• QUOTED TEXT:
────────
Introduction and Design of the Research

Executive Summary

Perceptions Of Black/White Relations In Local Communities

Perceptions Of Black/White Relations In The Nation

Personal Experience Of Discrimination

Best Group For Solving Community Problems, Race Relations

Detailed Summary of Results

1. The Racial Situation in America's Local Communities/Nation

2. General Perceptions of Racial Situation Across the Country

3. Measures of Satisfaction

4. Experiencing Discrimination

5. Racial Profiling

6. Government's Role/Affirmative Action

7. Groups Best for Solving Problems

Detailed Methodology

Introduction and Design of the Research


Overview

The Gallup Poll Social Audit on Black/White Relations in the United States provides an update on American's opinion of the state of race relations today. The project systematically updates long-term Gallup Poll trends on race relations and covers new ground for tracking over time. Gallup uses a rigorous RDD stratified telephone sampling design to interview large samples of black and white respondents. This research design permits detailed subgroup analysis.

The Gallup Poll Social Audit data are intended to be used as the basis for discussion, debate, and as input to policy-making, journalism and scholarship on race-related issues.
────────
• GIVEN DATA:
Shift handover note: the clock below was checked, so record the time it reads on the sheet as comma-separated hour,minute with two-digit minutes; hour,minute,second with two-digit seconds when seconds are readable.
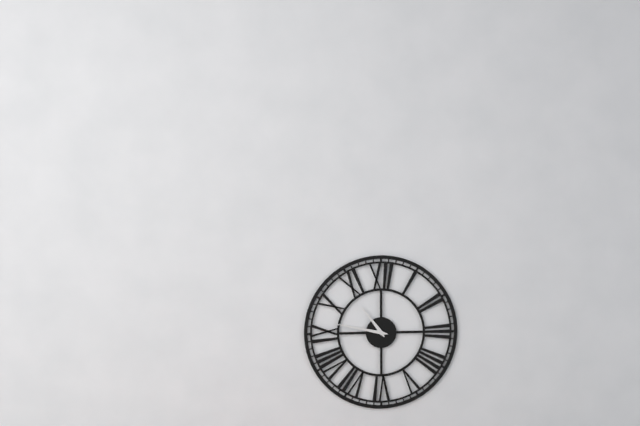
────────
• PROBLEM SET:
1. List the seven numbered section titles under "Detailed Summary of Results" in the Gallup race relations report.
2. Carry the overview of the Gallup Poll Social Audit on Black/White Relations forward past its final sentence.

• ANSWERS TO THE EXERCISE:
1.
1. The Racial Situation in America's Local Communities/Nation
2. General Perceptions of Racial Situation Across the Country
3. Measures of Satisfaction
4. Experiencing Discrimination
5. Racial Profiling
6. Government's Role/Affirmative Action
7. Groups Best for Solving Problems

2.
The Gallup Poll Social Audit series on Black/White Relations has been funded solely by The Gallup Organization. The most recent survey, conducted from March 23-May16, 2001 included 2,004 telephone interviews with a randomly selected sample of adults in the continental United States. For results based on a sample of this size, the margin of sampling error at the 95% confidence level is + 4 percentage points. The parallel margins of sampling error for the key racial subgroups are + 4 percentage points for the sample of 895 white respondents and + 5 percentage points for the sample of 1,003 black respondents.

For a more detailed description of the sample design, refer to the technical appendix to this report.

Executive Summary


Large differences between the views of white and black Americans persist on key measures of the state of race relations in the US. Four in ten white Americans-and one in ten black Americans-believes that blacks are treated the same as whites in the United States. While one in three U.S. adults feels that race relations have improved in the past year, nearly half of whites and two-thirds of blacks think that race relations will always be a problem in this country. Perceptions of unequal opportunity in education and housing, and of unfair treatment of blacks - especially by police - illustrate the concerns of many black Americans.

Perceptions Of Black/White Relations In Local Communities

While nearly seven in ten whites (69%) say that blacks are treated "the same as whites" in their own community, this view is held by only 41% of blacks. The gap between black and white opinion on this question is a long-term fixture of American racial opinion that has shown only a modest narrowing in the past thirty-five years.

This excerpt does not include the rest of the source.